GOWGCNStream: an integrated text graph representation learning for semantic and syntactic enhanced short text stream clustering
Keywords:
GCN, BERT, DPMM, graph-of-words, text stream clusteringAbstract
Text stream clustering is considered as a primitive task in natural language processing (NLP) which contains unique challenges related to the sparsity/noise, infinite length and cluster evolution of the input documents. In recent years, many mixture topic model, such as: Dirichlet Process Mixture Model (DPMM) based algorithms (e.g., MStream, OSDM, etc.) have demonstrated remarkable improvements in the accuracy performance of short text stream clustering task. However, these contemporary DPMM-based models still suffered limitations related to the capability of sufficiently capturing the sequential and long-range syntactic dependent relationships between words in texts in which can assist to leverage the quality of extracted clusters from given streams. To deal with these challenges, in this paper, we proposed a novel integrated graph convolutional network (GCN) with DPMM for handling text stream clustering task, called as GOWGCNStream.
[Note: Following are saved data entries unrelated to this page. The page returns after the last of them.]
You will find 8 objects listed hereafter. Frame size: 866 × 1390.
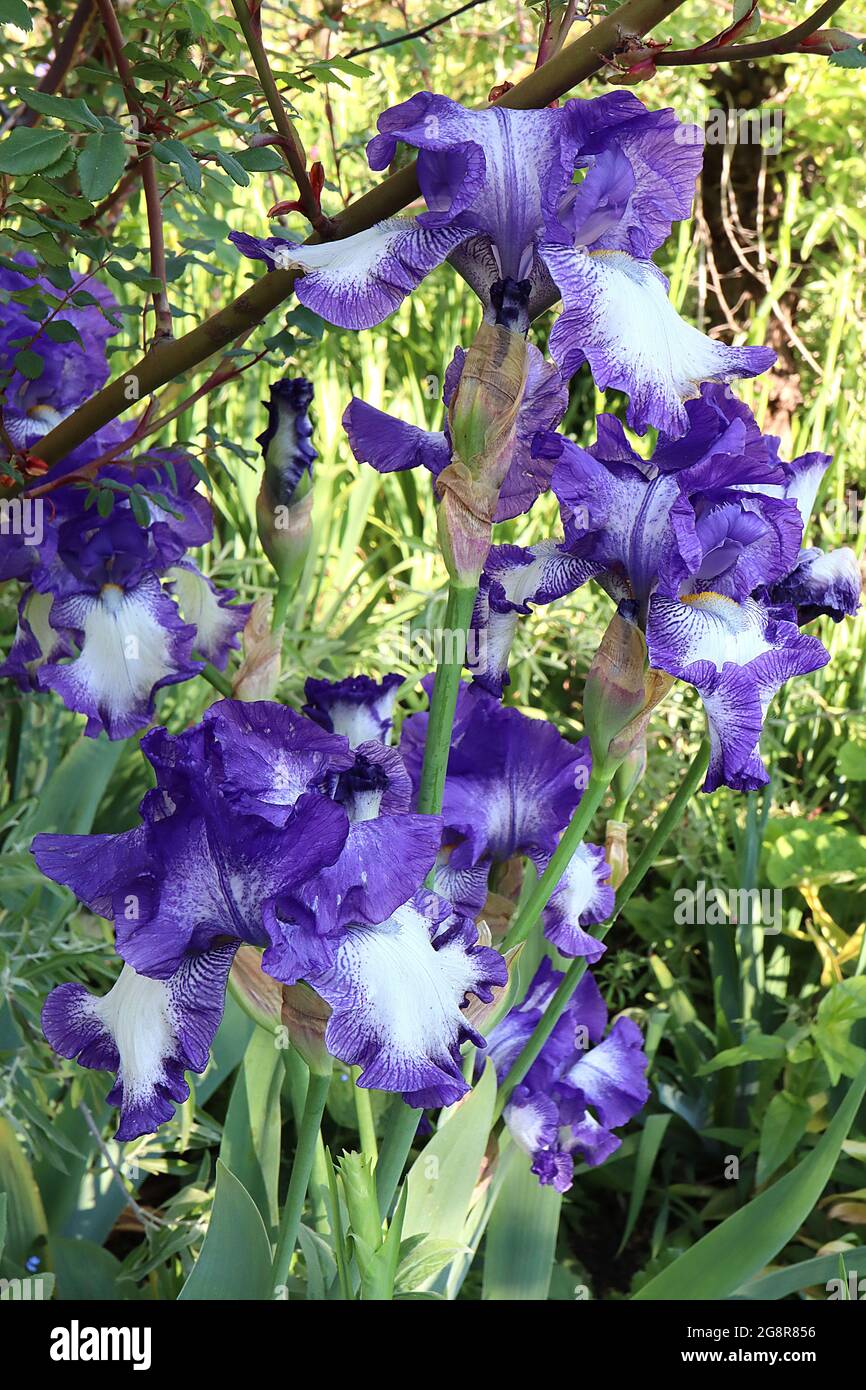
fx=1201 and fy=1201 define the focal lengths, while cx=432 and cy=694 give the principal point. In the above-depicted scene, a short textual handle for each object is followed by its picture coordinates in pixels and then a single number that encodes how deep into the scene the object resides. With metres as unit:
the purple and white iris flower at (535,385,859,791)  0.74
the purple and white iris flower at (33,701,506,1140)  0.66
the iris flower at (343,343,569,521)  0.77
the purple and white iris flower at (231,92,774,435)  0.64
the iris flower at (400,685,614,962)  0.93
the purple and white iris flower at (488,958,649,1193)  1.08
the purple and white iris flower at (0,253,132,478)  1.08
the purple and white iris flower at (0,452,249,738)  1.01
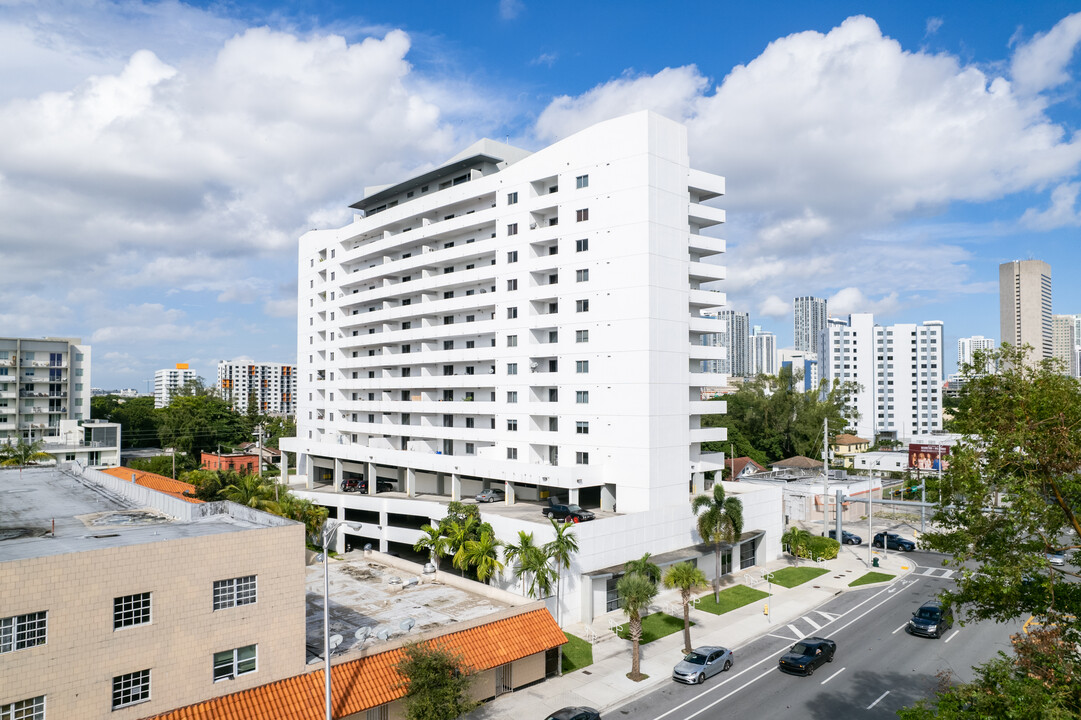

Our proposed GOWGCNStream model is an integration of GCN with BERT for capturing the joint syntactic structural and contextual representations of texts which are then used to facilitate the DPMM framework for dealing with short text stream clustering task. Extensive experiments in benchmark datasets (Tweet-Set and Google-News) demonstrated the effectiveness of our proposed GOWGCNStream model in comparing with recent state-of-the-art baselines.